- Quoted passage:
◆ ◆ ◆ ◆

Stuart Barton Babbage  (4 January 1916 – 16 November 2012) was an Anglican priest.

Babbage was educated at Auckland Grammar School, the University of Auckland and King's College London. He was ordained in 1940. His first post was as a curate at Havering-atte-Bower. Then he was a chaplain in the RAF from 1942 to 1946, having been ordained 17 December 1939, in Essex. Returning to Australia he became Dean of Sydney, serving from 1947 to 1953; and then Melbourne from 1953 until 1962.

Babbage also served in theological education for which he was awarded the Order of Australia as a part of the 1995 Queen's Birthday honours list. He lectured at Moore Theological College while he was Dean of Sydney, and served as principal of Ridley College (Melbourne) while he was Dean of Melbourne. He moved to the United States to become one of the founders of Gordon–Conwell Theological Seminary before returning once more to Australia to become master of New College at the University of New South Wales. At the same time he served as Registrar of the Australian College of Theology, from 1973-1991. 
Babbage received a Doctorate of Theology from King's College, London, England.

Family

Stuart Babbage was born in Auckland, New Zealand, the eldest of six, to Gordon Swaine and Florence (née' Rutherfurd) on 4 January 1916. His family tree has been traced back to Charles Babbage (1791–1871), an English Polymath credited with inventing the first computer. Babbage's grandfather, Charles Whitmore Babbage, took the family to New Zealand where Gordon Babbage was born. His uncle, Eden Herschel Babbage (1844–1924) was considered the "father of Roseville," of which Babbage Road in Roseville is named, and served as manager of the Bank of Australasia.

◆ ◆ ◆ ◆

- Provided material:
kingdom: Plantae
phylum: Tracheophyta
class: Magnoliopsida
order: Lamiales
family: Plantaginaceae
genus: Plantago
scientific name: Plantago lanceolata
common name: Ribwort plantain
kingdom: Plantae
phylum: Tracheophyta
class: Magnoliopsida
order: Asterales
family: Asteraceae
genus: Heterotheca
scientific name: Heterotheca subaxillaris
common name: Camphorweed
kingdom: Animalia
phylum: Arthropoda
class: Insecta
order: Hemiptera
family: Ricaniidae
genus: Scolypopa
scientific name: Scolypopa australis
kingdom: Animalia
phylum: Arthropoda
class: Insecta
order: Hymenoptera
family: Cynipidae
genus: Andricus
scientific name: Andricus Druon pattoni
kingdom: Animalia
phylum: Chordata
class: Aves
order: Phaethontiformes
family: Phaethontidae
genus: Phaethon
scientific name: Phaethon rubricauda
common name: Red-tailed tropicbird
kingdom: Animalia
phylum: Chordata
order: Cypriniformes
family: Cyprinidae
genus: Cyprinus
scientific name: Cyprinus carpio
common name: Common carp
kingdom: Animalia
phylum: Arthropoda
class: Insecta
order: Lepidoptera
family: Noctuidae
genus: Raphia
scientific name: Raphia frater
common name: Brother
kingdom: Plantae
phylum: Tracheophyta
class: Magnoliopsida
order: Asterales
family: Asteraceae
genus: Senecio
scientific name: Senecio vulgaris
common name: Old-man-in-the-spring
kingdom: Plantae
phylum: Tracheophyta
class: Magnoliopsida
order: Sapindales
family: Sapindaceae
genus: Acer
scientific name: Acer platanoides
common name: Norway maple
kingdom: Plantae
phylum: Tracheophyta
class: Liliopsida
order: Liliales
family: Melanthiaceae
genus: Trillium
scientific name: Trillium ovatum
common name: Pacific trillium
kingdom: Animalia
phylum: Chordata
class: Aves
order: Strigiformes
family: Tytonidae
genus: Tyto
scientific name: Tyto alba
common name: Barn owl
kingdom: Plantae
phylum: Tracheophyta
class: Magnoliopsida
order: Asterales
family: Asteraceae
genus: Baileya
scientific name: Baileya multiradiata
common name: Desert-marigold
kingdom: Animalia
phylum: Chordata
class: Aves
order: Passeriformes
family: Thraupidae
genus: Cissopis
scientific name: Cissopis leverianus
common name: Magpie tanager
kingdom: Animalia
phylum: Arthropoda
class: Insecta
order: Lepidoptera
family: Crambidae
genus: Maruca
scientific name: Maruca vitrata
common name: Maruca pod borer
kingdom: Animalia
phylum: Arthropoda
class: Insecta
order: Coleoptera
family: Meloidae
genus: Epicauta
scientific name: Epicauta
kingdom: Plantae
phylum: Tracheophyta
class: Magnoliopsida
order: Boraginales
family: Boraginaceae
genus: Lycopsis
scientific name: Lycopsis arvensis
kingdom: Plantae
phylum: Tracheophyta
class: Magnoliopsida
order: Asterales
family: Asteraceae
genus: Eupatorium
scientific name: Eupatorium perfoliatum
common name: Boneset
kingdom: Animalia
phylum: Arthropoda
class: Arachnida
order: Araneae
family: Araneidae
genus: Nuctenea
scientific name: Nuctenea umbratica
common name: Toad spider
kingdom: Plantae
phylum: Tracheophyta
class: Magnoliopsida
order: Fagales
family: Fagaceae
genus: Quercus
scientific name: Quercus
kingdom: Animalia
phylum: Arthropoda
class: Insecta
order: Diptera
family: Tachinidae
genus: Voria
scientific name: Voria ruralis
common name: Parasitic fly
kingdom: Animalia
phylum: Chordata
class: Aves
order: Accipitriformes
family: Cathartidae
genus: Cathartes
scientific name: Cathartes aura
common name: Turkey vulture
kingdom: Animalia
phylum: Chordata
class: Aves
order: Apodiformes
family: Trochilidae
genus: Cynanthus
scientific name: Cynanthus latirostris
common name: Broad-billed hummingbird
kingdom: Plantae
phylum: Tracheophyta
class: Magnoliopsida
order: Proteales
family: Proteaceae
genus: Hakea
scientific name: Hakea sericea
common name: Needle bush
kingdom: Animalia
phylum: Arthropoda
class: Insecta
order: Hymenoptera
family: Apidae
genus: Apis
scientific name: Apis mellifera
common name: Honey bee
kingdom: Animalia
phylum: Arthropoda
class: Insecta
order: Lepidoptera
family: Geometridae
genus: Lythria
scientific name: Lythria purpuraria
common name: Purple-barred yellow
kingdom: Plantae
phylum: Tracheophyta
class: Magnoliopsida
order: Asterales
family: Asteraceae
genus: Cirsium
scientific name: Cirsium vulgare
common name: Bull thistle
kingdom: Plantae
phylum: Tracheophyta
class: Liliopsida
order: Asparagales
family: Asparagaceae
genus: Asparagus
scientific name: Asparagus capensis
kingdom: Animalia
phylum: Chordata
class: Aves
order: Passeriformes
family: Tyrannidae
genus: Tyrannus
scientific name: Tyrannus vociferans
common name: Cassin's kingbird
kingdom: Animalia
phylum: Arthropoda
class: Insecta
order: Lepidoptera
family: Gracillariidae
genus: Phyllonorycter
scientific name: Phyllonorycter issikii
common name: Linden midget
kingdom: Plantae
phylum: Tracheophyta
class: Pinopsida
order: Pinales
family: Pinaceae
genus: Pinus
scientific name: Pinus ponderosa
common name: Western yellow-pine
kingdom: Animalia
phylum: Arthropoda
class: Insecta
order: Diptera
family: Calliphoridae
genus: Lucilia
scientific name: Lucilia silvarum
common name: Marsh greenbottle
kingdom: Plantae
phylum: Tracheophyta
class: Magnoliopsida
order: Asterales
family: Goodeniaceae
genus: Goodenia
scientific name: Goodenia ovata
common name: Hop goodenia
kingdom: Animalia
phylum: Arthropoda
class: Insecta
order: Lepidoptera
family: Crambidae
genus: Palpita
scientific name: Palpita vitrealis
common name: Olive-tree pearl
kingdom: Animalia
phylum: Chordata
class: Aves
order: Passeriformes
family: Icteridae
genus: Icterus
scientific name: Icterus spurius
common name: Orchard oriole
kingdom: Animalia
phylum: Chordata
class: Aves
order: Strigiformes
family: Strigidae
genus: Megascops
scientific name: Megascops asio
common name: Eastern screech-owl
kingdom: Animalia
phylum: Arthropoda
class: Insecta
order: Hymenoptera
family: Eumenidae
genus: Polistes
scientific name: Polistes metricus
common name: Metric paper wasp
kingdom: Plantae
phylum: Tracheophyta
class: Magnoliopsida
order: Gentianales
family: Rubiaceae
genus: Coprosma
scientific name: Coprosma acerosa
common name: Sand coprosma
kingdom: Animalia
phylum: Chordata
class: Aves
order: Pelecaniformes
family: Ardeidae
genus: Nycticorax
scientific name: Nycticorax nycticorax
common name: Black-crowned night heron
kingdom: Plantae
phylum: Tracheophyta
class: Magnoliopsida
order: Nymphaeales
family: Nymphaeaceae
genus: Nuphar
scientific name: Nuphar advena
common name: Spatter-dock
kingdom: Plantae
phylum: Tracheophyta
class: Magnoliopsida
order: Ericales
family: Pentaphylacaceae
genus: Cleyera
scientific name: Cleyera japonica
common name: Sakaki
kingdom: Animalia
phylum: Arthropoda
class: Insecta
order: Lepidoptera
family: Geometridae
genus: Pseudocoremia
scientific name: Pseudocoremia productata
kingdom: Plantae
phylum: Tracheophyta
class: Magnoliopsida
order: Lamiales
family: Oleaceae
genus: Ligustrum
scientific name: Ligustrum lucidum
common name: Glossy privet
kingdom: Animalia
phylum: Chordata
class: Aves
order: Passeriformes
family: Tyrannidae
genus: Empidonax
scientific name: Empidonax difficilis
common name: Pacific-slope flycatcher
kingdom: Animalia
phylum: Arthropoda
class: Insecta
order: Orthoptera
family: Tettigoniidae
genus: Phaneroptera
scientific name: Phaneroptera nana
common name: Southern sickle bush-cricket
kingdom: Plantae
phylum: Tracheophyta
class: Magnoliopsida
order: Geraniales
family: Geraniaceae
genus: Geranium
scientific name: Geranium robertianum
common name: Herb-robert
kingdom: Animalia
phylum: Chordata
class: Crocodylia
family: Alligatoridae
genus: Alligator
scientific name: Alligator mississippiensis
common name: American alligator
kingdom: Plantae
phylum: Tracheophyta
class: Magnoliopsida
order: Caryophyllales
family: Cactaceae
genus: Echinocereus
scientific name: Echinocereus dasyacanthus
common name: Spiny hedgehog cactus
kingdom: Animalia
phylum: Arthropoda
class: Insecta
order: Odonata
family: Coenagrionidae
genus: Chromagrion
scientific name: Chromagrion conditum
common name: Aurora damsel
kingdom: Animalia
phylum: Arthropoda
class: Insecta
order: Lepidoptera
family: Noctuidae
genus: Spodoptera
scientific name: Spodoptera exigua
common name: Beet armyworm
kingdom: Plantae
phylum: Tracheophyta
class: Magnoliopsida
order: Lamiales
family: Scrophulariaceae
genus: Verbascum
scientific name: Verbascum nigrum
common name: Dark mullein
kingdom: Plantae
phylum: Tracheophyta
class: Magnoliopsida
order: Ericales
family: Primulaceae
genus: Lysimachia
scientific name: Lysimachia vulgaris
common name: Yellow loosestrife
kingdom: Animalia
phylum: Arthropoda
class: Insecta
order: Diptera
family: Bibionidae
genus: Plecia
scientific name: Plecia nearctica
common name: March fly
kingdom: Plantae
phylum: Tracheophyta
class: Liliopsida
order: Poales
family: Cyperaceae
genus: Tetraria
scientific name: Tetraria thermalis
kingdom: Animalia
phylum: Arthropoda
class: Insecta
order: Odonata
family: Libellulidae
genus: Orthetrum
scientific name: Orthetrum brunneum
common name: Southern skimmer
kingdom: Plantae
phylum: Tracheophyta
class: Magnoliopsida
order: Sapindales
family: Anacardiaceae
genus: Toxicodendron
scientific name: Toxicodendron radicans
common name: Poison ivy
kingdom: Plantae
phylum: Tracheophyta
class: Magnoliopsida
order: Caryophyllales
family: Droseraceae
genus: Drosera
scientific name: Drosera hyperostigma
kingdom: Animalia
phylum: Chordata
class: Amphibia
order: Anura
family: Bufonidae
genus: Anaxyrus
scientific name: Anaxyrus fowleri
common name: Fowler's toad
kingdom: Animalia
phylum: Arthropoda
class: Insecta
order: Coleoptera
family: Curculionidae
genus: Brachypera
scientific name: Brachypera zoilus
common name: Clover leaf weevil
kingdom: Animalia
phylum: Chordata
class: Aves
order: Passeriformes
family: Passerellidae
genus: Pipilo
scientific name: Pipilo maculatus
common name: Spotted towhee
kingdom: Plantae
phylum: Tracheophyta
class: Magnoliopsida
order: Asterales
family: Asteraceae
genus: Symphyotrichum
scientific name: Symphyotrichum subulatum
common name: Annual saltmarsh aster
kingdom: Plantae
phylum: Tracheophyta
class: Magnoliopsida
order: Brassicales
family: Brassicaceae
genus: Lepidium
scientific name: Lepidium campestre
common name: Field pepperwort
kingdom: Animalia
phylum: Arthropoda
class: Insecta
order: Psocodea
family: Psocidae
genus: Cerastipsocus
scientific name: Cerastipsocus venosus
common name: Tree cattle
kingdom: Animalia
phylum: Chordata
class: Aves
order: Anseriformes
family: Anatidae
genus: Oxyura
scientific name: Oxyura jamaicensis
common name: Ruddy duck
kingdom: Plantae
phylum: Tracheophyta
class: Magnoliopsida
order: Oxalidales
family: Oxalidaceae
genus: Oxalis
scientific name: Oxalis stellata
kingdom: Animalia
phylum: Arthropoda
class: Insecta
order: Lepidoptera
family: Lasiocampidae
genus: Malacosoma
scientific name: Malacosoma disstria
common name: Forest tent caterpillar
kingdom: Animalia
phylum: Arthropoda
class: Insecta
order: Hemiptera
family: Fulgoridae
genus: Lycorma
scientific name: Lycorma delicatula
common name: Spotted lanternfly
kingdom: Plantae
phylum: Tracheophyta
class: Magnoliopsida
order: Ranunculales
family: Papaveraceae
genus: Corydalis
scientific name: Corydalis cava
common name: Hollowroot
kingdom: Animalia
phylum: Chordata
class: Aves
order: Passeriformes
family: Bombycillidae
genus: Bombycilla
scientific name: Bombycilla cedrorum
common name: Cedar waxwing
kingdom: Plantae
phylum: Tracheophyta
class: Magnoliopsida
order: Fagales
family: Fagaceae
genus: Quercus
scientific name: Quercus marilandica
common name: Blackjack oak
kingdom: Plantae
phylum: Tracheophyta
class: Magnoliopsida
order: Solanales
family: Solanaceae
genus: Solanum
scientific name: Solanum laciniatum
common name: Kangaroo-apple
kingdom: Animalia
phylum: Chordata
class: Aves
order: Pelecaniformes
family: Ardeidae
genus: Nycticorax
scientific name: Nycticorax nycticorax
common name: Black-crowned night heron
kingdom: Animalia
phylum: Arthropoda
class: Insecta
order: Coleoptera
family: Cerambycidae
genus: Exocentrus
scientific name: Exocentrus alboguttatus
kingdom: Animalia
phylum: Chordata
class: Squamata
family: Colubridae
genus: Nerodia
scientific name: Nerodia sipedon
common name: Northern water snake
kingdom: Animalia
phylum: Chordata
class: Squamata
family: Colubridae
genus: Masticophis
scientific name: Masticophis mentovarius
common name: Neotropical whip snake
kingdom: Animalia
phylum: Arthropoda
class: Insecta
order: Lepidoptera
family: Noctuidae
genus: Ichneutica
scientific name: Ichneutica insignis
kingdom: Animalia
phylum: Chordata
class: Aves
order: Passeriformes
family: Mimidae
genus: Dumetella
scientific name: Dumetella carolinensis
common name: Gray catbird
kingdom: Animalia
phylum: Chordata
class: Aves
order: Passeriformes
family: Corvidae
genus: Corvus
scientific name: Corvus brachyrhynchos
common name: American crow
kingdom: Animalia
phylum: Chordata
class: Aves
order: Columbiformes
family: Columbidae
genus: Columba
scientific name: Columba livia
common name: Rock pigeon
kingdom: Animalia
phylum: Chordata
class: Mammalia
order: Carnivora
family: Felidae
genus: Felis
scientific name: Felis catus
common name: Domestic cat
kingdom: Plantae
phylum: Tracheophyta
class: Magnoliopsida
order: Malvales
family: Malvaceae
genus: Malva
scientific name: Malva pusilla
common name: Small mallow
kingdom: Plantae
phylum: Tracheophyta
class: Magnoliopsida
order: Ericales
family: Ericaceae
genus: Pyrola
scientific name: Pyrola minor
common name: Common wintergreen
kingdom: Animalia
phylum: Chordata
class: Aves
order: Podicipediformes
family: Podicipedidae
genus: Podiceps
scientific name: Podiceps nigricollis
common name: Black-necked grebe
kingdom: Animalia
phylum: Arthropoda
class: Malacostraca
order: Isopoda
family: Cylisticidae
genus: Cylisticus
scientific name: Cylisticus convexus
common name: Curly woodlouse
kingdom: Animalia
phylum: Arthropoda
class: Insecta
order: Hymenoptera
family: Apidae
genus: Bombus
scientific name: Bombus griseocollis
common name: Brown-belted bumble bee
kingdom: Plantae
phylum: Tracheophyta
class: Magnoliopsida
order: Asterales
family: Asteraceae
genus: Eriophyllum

◆ ◆ ◆ ◆

- Written instruction: Copy out the Stuart Barton Babbage biography in full, word for word.

- Written answer:
Stuart Barton Babbage  (4 January 1916 – 16 November 2012) was an Anglican priest.

Babbage was educated at Auckland Grammar School, the University of Auckland and King's College London. He was ordained in 1940. His first post was as a curate at Havering-atte-Bower. Then he was a chaplain in the RAF from 1942 to 1946, having been ordained 17 December 1939, in Essex. Returning to Australia he became Dean of Sydney, serving from 1947 to 1953; and then Melbourne from 1953 until 1962.

Babbage also served in theological education for which he was awarded the Order of Australia as a part of the 1995 Queen's Birthday honours list. He lectured at Moore Theological College while he was Dean of Sydney, and served as principal of Ridley College (Melbourne) while he was Dean of Melbourne. He moved to the United States to become one of the founders of Gordon–Conwell Theological Seminary before returning once more to Australia to become master of New College at the University of New South Wales. At the same time he served as Registrar of the Australian College of Theology, from 1973-1991. 
Babbage received a Doctorate of Theology from King's College, London, England.

Family

Stuart Babbage was born in Auckland, New Zealand, the eldest of six, to Gordon Swaine and Florence (née' Rutherfurd) on 4 January 1916. His family tree has been traced back to Charles Babbage (1791–1871), an English Polymath credited with inventing the first computer. Babbage's grandfather, Charles Whitmore Babbage, took the family to New Zealand where Gordon Babbage was born. His uncle, Eden Herschel Babbage (1844–1924) was considered the "father of Roseville," of which Babbage Road in Roseville is named, and served as manager of the Bank of Australasia.